PIETROWICZ, REV. JOSEPH F. ( ? -- Oct. 19, 1946)

Catholic priest. Nobody will probably ever understand why Father Joseph F. Pietrowicz wanted to serve in the Diocese of Scranton. It was mostly Polish immigrants who circulated in it in search of jobs in the coal mines. Never a priest -- at least in the 1920s when Polish parishes in the hard coal fields of Pennsylvania were beginning to shrink -- and the seminaries still had enough youth studying for the priesthood.

He was born to Anthony Pietrowicz and Frances Baluta in Philadelphia, Connecticut, or wherever it was, and started school at St. Laurentius, the first Polish parochial school in Philadelphia, where his father and an older brother, both named Anthony, worked in Cramp's shipyard on the Delaware River. With the contributions of Polish workers, William Cramp developed one of the most important shipyards in the United States. From 1830 on, he built more than 200 ships, including paddle wheels and ironclad warships, and when he brought his sons into the business the shipyard built steel-hulled ships for American and foreign fleets.

Instead of following in the footsteps of his father and brother, Joseph F. Pietrowicz left Kensington, where his father died before 1920, to study for the priesthood at Holy Ghost College at Cornwell Heights, Pennsylvania, and Holy Ghost Seminary at South Norwalk, Connecticut.

When he was ordained in the Holy Ghost Order, he was engaged in parish work until November 3, 1922, when he was accepted into the Diocese of Scranton. Father Pietrowicz was then 34 years old.

He had no relatives up in the mountains, although families of the same name were hidden in coal patches, and 26 of the parishes in Luzerne County, where he was first assigned, were Polish and obviously were shepherded by Polish priests. One imagines that they were sons of miners -- not sons and brothers of shipyard workers -- and church assignments were important to them.

At the time, Bishop Michael J. Hoban, who came to Scranton in the late 1890s, controlled 227 parishes in the northeastern corner of Pennsylvania with an iron fist. He treated the success of the Polish National Catholic Church with disdain and used the courts whenever he could to block their grip in controversial Polish parishes.

Little is known of Father Pietrowicz's work in the parishes at Kingston, Nanticoke, Morris Run, Dorrance Corners and Plymouth. For the last five and a half years of his life, he was pastor of St. Stanislaus Kostka Catholic Church in Jessup, Lackawanna County, established as a pastorate in 1924. He was found dead in bed at the rectory.

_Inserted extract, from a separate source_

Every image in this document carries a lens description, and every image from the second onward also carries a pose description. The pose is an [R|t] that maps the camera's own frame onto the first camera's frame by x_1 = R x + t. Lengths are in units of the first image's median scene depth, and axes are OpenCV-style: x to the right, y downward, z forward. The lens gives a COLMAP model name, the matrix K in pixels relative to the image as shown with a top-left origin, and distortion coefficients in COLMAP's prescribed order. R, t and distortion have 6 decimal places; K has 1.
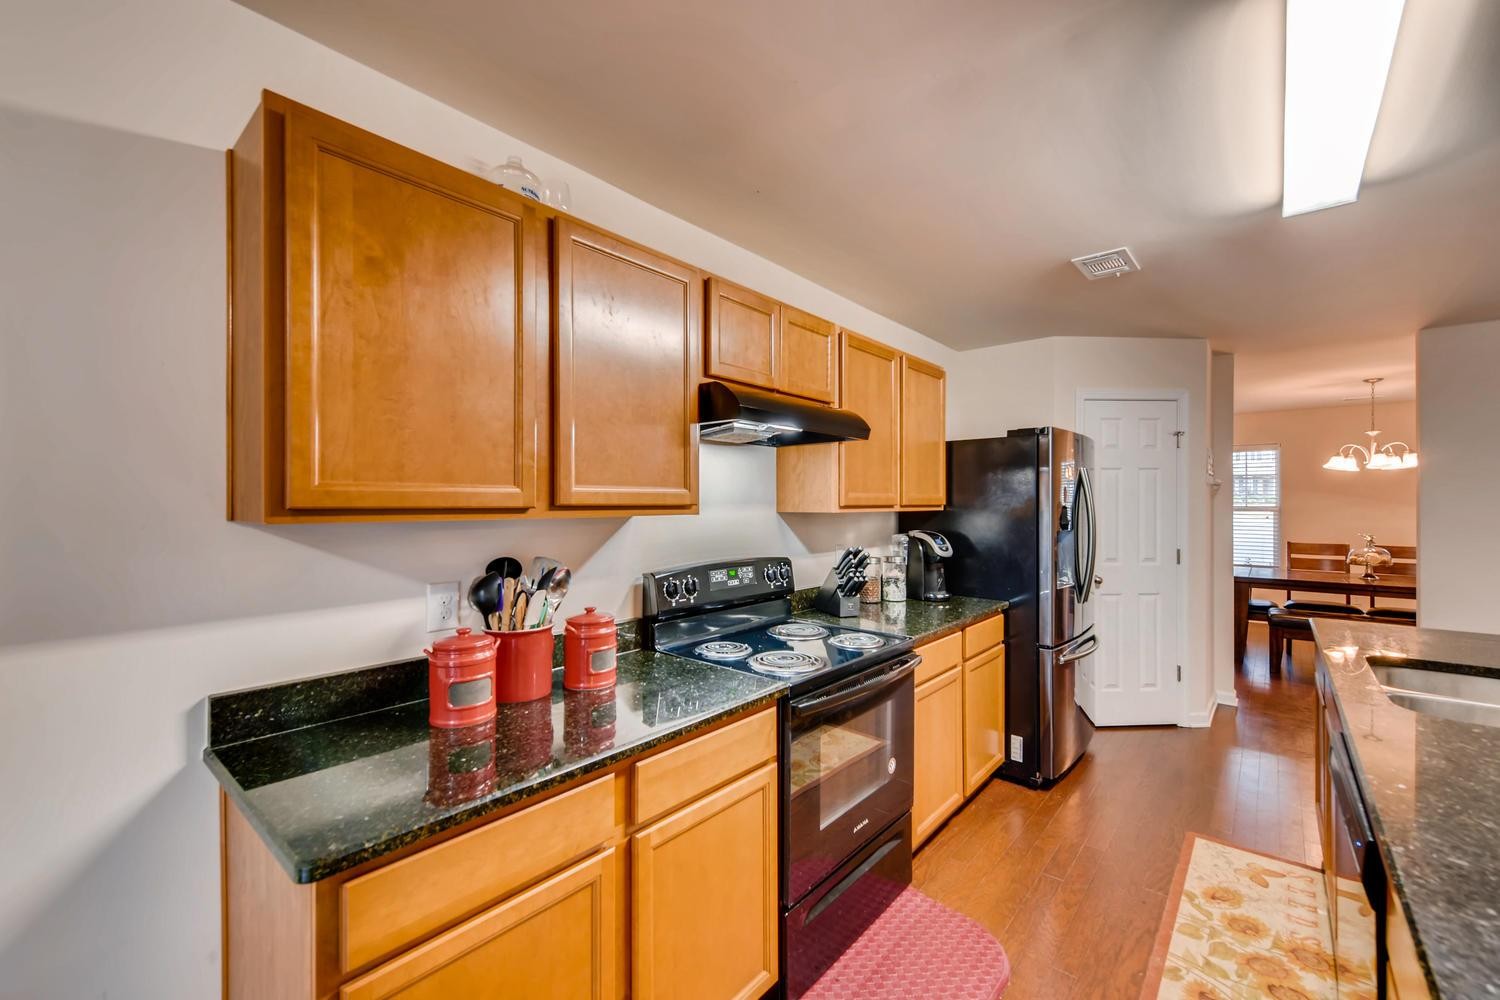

In addition to his two brothers and a sister, attending the solemn mass of requiem in Jessup by Bishop William J. Hafey were not only the parishioners but also the priests of the surrounding Polish parishes and other prominent priests. The Divine Office was chanted in the church by the Hebdomadarius, Rev. James P. McAndrew, Scranton; chanters, Rev. Louis E. Pilati and Rev. Joseph T. Shaughnessy, both of Dunmore; first lesson, Rev. Henry T. Klonowski, S.T.D., Scranton; second lesson, Rev. Andrew E. Dlugos, Jessup; third lesson, Rev. Francis X. Dominiak, Dickson City.

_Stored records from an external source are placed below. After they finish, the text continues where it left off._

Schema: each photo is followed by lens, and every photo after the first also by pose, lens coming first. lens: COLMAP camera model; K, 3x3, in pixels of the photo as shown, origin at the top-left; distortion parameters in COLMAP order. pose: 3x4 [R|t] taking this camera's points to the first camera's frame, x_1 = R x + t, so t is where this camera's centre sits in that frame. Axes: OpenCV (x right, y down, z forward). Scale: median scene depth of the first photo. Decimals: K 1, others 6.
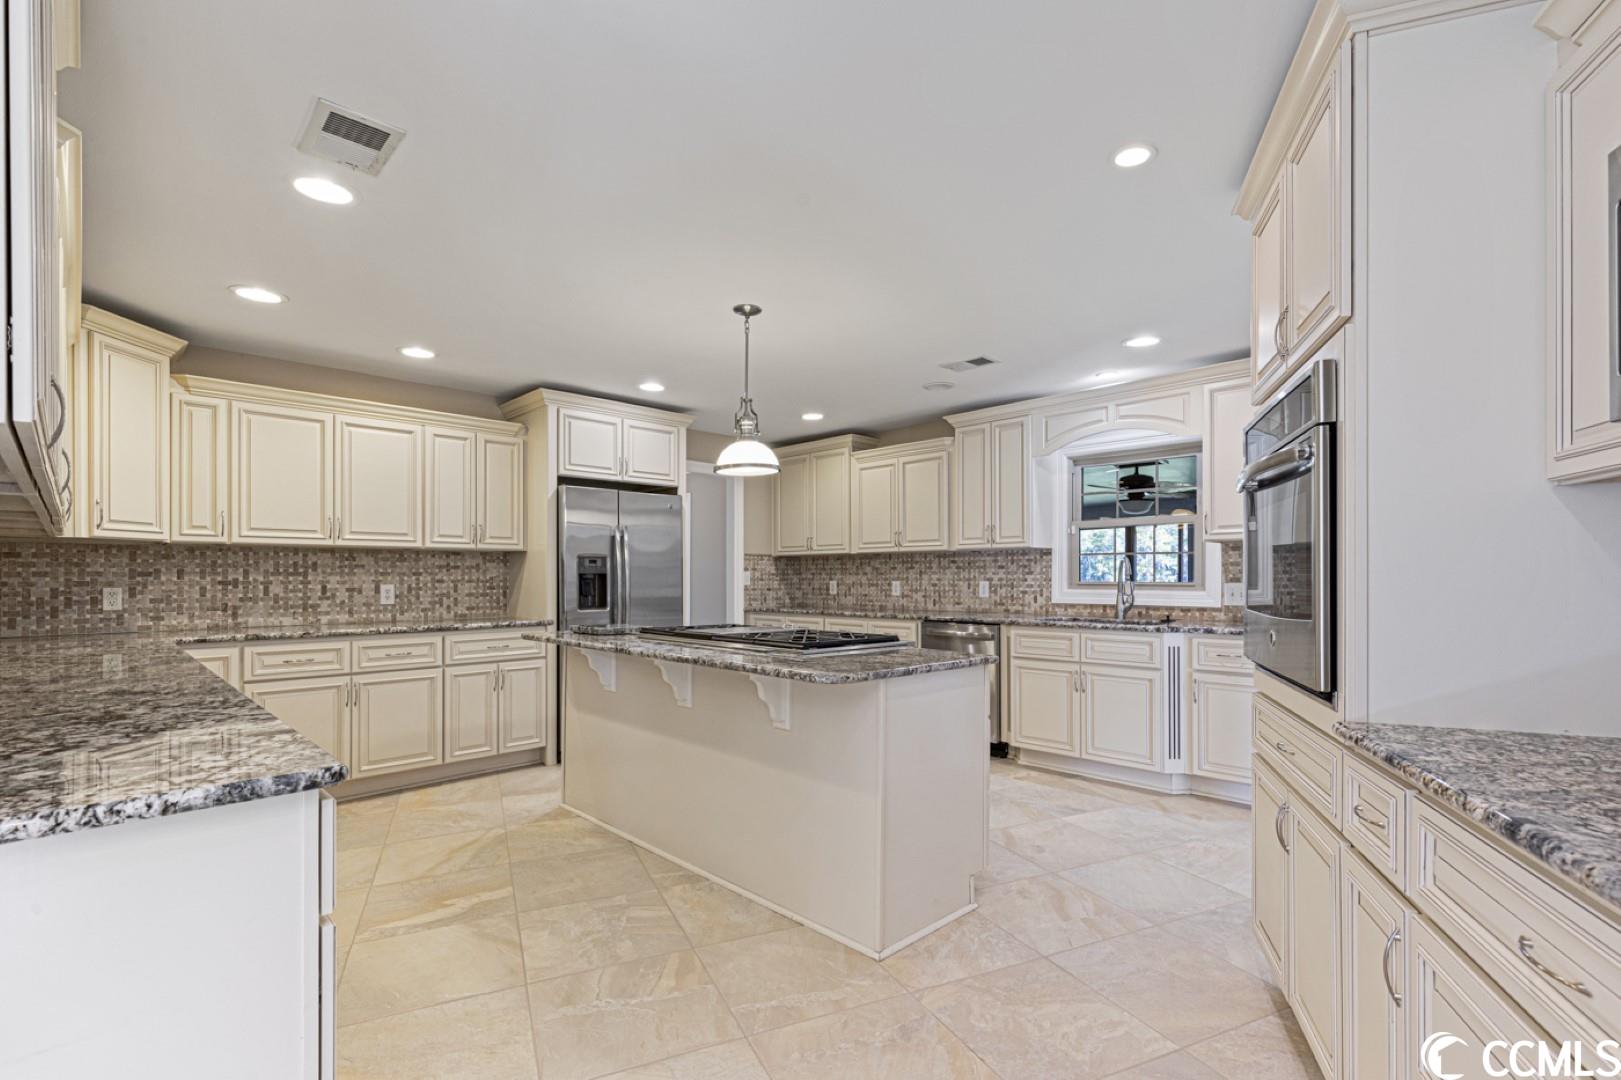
lens RADIAL K [[737.3, 0, 812.3], [0, 737.3, 576.8], [0, 0, 1]] dist [0.009039, -0.004071]
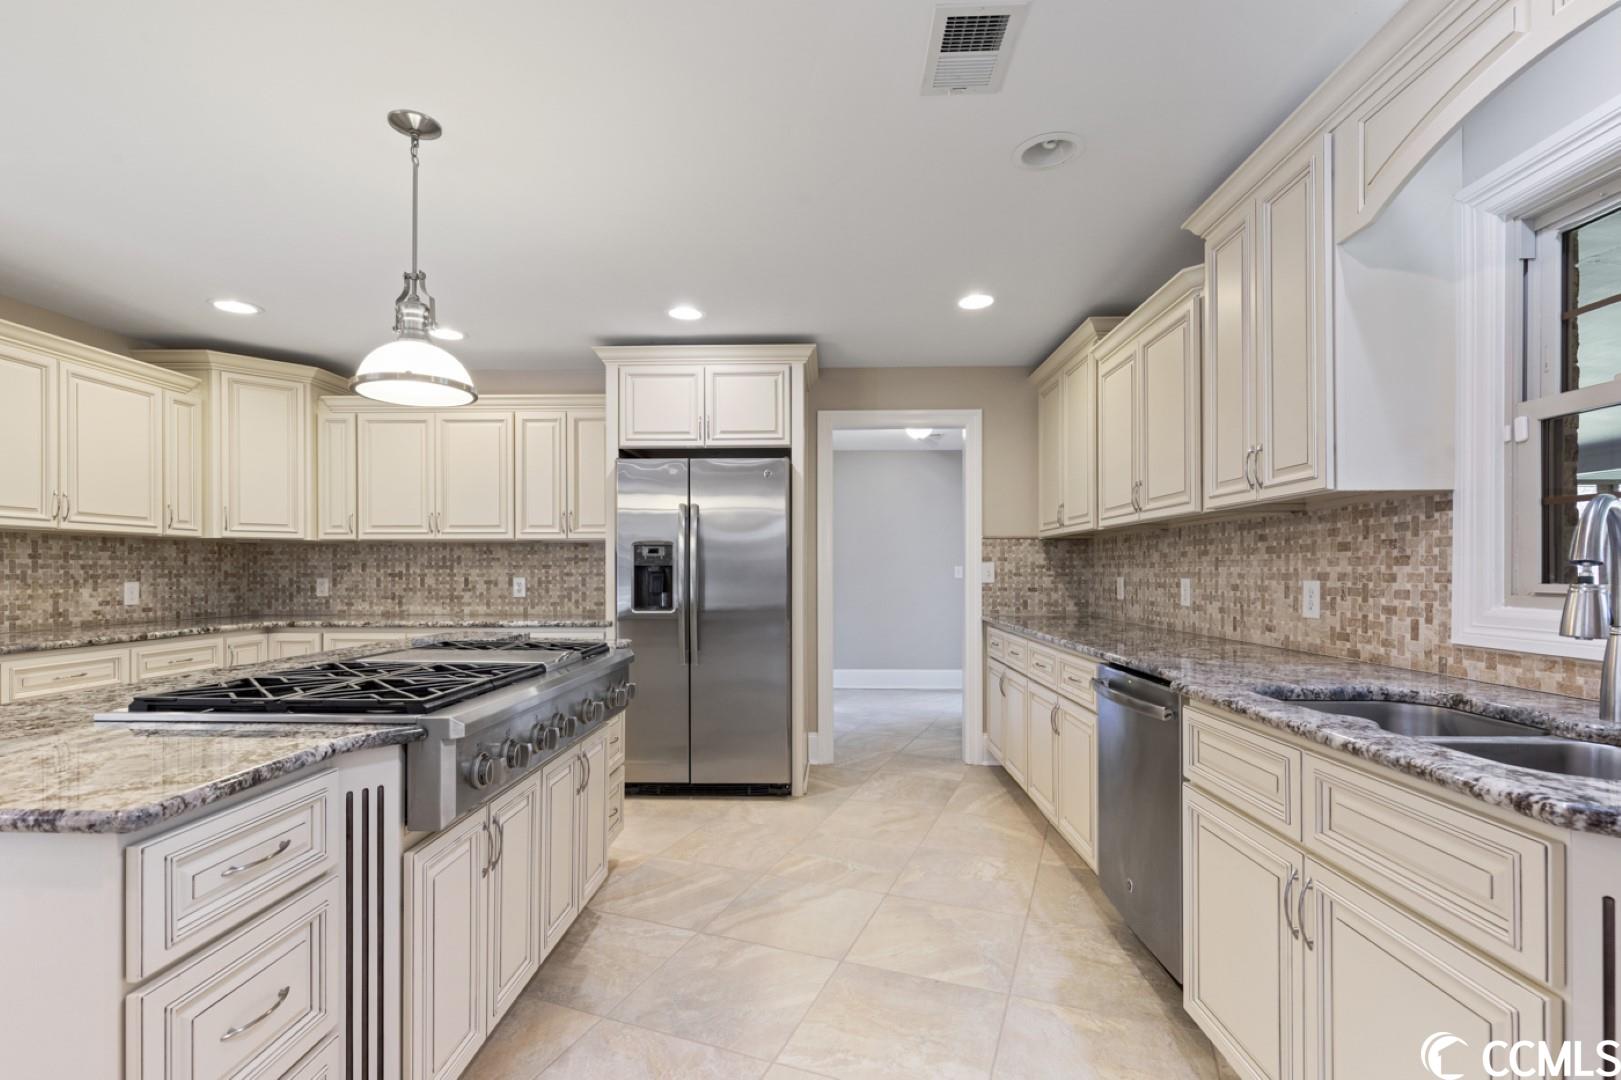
lens RADIAL K [[737.3, 0, 814.4], [0, 737.3, 575.9], [0, 0, 1]] dist [0.009039, -0.004071]
pose [[0.684482, 0.005836, -0.729006, 0.463442], [-0.001171, 0.999975, 0.006906, 0.001097], [0.729029, -0.003873, 0.684472, 0.661603]]
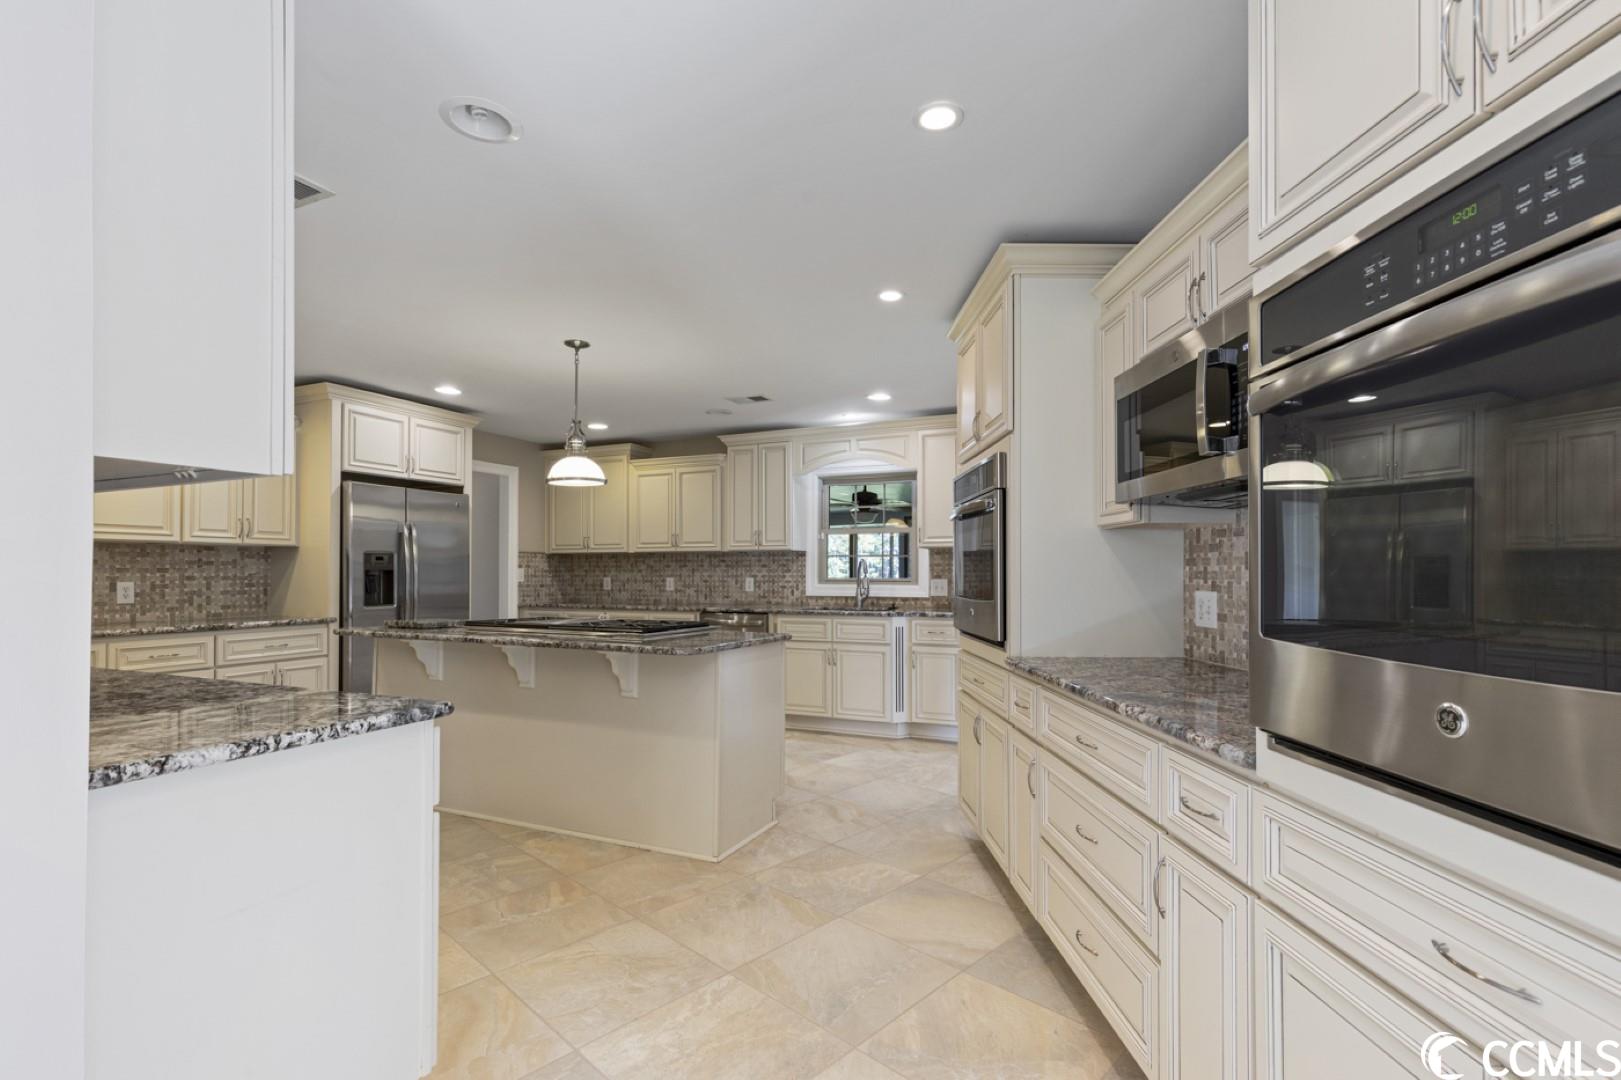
lens RADIAL K [[737.3, 0, 816.7], [0, 737.3, 565.2], [0, 0, 1]] dist [0.009039, -0.004071]
pose [[0.930392, 0.005819, 0.366520, -0.129598], [-0.001891, 0.999937, -0.011075, -0.001465], [-0.366561, 0.009611, 0.930344, -0.171478]]
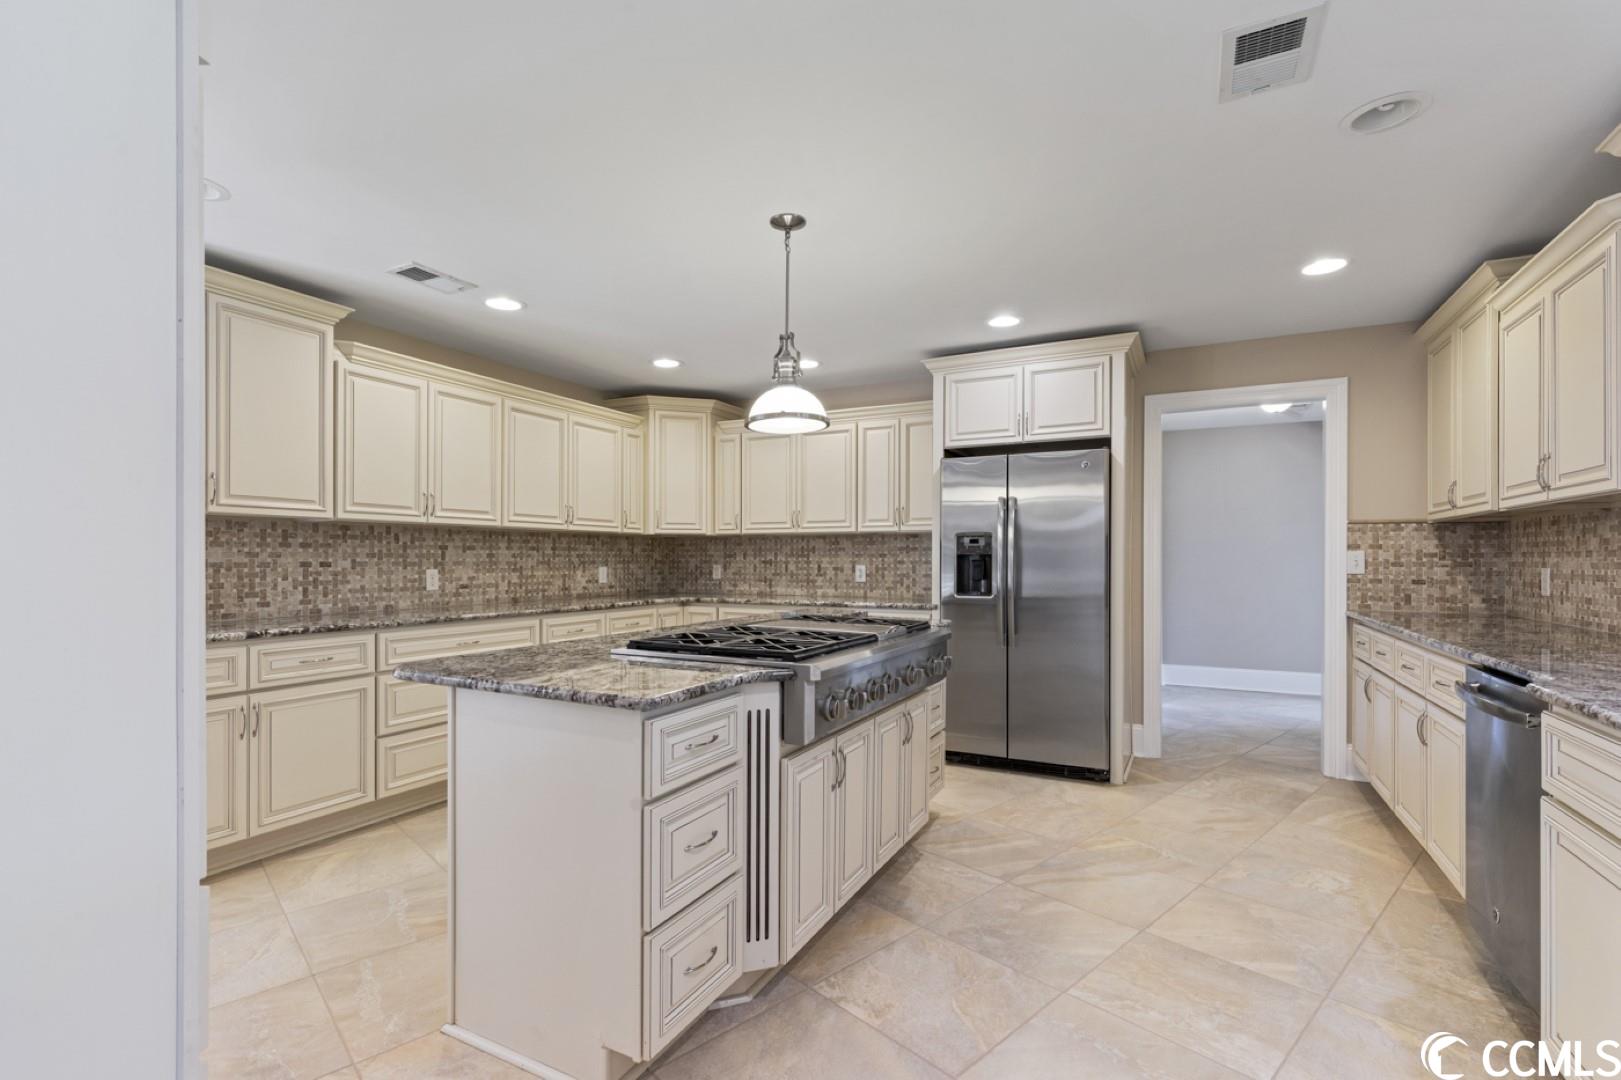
lens RADIAL K [[737.3, 0, 816.8], [0, 737.3, 561.8], [0, 0, 1]] dist [0.009039, -0.004071]
pose [[0.307259, 0.005632, -0.951609, 0.543937], [-0.002508, 0.999984, 0.005109, 0.000041], [0.951622, 0.000817, 0.307269, 0.632890]]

The other officers included assistant priest, Mgr. William L. Farrell, V.F., Carbondale; deacons of honor, Rev. Ignatius J. Ritter, Throop, and Rev. Rev. Joseph A. Mroziewski, Mayfield; deacon of the mass, Rev. Edward A. Bellas, Olyphant; subdeacon of the mass, Rev. William P. Boyd, S.T.D., Jessup; master of ceremonies, Rev. Robert A. McNulty, Scranton; thurifier, Rev. John J. Kozlowski, Dunmore; acolytes, Rev. John P. Lipski, Forest City, and Rev. Charles A. Zawol, Austin Heights; book bearer, Rev. Anthony A. Suchocki, Dickson City; candle bearer, Rev. Stephen J. Yaneka, Jessup; miter bearer, Rev. Aloysius S. Ziemba, Archbald; cross bearer, Rev. Joseph J. Ferrese, Jessup; and preacher, Rev. Anthony J. Kozlowski, Eynon.

The past hangs heavy over Jessup. Owing to the shortage of priests and a shrinking population, St. Stanislaus became a mission of St. Michael's, Olyphant, in 1974, and later a mission of St. James, Jessup, one of the first Catholic parishes created by Bishop Hoban in Lackawanna County. The population was down to 4,718 persons in 2000. St. Stanislaus is a mission now of St. James, Jessup. Many of the homes still standing in Jessup once belonged to families named Andrejko, Twardowski, Chrusciel, Ostrowski, Pisarski, Basalyga, and Partyka. All of them and the priests like Pietrowicz are part of Jessup's history.